Ce squelette n'est-il pas adorable ?
Ce squelette n’est-il pas adorable ?

En effet, si j’ai choisi de vous parler de cette peinture, c’est parce qu’elle m’a sauté aux yeux quand je l’ai découverte. Premièrement parce qu’il n’est pas commun de voir la mort représentée de cette manière : des sympathiques squelettes semblant sourire et s’adonner au jardinage. Deuxièmement, parce que cette peinture m’a semblé très moderne (j’ai cru qu’elle était beaucoup plus récente que ça) et, dans le même temps, m’a rappelé des enluminures du Moyen-Age. Avec ses couleurs et son apparente naïveté, sa simplicité, elle semble sorti d’un autre temps. Et j’adore les œuvres aussi anachroniques !

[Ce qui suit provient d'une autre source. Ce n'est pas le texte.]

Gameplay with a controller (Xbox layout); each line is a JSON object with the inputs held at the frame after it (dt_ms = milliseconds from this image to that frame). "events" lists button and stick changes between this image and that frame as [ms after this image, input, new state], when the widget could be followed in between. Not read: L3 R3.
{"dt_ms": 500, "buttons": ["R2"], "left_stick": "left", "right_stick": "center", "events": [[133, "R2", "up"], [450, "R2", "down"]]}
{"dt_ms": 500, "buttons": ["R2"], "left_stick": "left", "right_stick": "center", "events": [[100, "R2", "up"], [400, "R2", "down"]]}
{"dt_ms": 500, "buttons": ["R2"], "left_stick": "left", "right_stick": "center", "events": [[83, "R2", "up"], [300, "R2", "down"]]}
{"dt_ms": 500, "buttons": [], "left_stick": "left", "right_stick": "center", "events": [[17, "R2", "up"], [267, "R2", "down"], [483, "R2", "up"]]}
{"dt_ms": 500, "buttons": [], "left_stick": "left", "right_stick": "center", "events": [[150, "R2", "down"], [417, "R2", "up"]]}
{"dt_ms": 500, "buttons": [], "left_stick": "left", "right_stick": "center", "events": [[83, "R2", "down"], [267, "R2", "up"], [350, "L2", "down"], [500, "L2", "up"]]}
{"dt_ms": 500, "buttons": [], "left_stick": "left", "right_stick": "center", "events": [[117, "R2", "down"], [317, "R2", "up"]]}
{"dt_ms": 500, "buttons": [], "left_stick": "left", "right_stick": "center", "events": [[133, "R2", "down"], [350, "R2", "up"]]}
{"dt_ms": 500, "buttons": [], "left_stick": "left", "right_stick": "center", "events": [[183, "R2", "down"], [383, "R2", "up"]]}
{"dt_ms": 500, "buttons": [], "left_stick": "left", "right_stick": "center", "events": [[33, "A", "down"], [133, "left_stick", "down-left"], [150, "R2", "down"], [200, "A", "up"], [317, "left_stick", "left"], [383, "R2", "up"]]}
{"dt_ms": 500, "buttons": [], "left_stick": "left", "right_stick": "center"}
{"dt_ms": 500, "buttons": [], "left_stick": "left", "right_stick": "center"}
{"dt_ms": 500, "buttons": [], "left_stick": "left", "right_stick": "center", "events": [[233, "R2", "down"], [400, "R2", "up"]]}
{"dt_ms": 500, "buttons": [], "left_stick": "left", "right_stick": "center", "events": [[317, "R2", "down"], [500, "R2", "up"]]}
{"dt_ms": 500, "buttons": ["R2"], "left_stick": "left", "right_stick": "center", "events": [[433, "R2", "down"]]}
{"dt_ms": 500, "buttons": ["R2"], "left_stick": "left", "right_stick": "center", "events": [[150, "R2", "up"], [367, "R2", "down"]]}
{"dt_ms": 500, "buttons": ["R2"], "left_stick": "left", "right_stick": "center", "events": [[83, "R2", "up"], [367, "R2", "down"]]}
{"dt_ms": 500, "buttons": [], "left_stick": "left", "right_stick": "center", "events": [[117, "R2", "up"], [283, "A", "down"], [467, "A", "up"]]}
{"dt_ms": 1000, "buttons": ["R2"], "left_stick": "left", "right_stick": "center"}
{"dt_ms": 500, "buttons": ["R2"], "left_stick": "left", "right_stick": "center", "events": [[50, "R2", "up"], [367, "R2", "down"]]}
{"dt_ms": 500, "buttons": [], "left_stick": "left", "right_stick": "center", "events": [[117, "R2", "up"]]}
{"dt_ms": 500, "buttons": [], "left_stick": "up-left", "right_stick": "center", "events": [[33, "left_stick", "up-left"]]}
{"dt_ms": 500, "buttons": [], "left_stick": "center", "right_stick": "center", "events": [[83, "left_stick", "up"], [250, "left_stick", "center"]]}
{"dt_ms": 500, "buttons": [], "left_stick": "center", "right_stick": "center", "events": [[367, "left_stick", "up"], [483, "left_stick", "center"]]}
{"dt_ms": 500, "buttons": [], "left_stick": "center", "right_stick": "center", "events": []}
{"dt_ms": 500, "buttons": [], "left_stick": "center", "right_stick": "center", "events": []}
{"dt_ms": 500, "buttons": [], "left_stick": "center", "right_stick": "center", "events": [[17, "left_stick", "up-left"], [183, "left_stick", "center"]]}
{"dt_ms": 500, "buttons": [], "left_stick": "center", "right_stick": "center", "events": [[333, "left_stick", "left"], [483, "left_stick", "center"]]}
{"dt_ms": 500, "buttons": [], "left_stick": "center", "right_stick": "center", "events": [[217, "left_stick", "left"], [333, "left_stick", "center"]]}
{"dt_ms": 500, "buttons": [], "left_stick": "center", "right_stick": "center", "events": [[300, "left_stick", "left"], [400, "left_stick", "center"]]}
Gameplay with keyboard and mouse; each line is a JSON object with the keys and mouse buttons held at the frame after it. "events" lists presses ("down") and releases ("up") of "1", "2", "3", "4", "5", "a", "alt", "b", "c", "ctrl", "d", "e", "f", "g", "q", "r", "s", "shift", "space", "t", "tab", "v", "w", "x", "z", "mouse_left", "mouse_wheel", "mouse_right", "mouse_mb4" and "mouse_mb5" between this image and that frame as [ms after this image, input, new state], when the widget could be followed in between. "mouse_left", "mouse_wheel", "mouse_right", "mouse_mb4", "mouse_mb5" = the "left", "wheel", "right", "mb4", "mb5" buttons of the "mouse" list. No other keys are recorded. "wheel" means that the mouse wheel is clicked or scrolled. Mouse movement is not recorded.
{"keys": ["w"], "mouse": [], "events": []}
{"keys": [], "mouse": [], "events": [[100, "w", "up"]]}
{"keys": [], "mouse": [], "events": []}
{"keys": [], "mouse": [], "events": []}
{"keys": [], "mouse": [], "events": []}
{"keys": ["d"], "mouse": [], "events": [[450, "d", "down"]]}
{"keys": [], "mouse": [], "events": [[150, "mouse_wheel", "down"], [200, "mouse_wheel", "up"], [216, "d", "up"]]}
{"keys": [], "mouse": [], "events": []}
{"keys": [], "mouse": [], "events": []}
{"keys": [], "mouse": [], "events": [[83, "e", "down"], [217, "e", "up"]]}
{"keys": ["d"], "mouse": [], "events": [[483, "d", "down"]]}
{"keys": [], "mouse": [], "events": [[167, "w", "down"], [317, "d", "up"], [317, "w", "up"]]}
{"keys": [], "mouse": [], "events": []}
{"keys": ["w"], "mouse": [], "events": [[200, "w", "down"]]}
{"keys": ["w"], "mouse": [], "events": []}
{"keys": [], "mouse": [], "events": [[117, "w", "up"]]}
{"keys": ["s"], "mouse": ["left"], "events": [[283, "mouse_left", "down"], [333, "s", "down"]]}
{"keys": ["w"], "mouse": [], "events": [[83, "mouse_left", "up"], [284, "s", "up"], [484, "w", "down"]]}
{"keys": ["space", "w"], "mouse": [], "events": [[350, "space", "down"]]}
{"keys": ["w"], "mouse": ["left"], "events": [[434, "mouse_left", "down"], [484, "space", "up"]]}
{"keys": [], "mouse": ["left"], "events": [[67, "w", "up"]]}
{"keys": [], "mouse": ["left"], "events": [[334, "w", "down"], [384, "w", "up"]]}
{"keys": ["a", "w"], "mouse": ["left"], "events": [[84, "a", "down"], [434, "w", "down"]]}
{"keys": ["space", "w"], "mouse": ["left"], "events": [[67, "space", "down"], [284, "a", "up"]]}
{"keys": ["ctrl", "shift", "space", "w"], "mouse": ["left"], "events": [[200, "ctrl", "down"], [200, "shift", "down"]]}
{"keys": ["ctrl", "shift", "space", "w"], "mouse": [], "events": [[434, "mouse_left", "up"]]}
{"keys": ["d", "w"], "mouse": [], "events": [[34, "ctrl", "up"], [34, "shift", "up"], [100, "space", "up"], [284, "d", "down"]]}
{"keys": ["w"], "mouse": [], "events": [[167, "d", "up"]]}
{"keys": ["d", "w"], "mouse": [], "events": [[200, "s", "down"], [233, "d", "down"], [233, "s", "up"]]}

« Hugo Simberg, symboliste obsédé par la mort et le fantastique, n’a pas laissé une oeuvre abondante, mais ses aquarelles, où des démons étranges personnifient les forces de la nature, sont fascinantes. »

[Source : Georges Desneiges, Finlande, Paris, Seuil, 1960, n.p.]

Des squelettes anachroniques ?

Mon étonnement ne s’est cependant pas arrêté là. Cette œuvre m’a surtout surprise parce qu’elle m’en a rappelé une autre, bien plus récente et bien différente : elle m’a immédiatement fait penser à (tenez-vous bien) un manga que je lis depuis un petit moment : Colette décide de mourir (« Colette decides to die« , en anglais, car il n’est pas encore sorti en France, ou « Colette wa Shinu Koto ni Shita » pour ceux qui voudraient le titre japonais). C’est un peu fou, non ? Personnellement, j’ai trouvé ça un peu fou. Et encore plus anachronique (j’adore les oeuvres anachroniques et le mot « anachronique » qui, d’ailleurs, est un « chrononyme », voilà, c’était une info supplémentaire, comme ça, c’est pour moi, c’est cadeau).

Colette Decides to Die (コレットは死ぬことにした) de Yukimura Alto, publié depuis 2013, Japon.
Colette Decides to Die (コレットは死ぬことにした) de Yukimura Alto, publié depuis 2013, Japon.

Ce manga de Yukimura Alto, dont la publication a commencé en 2013 au Japon, raconte l’histoire (tenez-vous bien, encore) de Colette qui décide de mourir (je vous avais prévenus). Pour ce faire, elle décide de se jeter dans un puits. Puits qui s’avère être un passage vers les Enfers.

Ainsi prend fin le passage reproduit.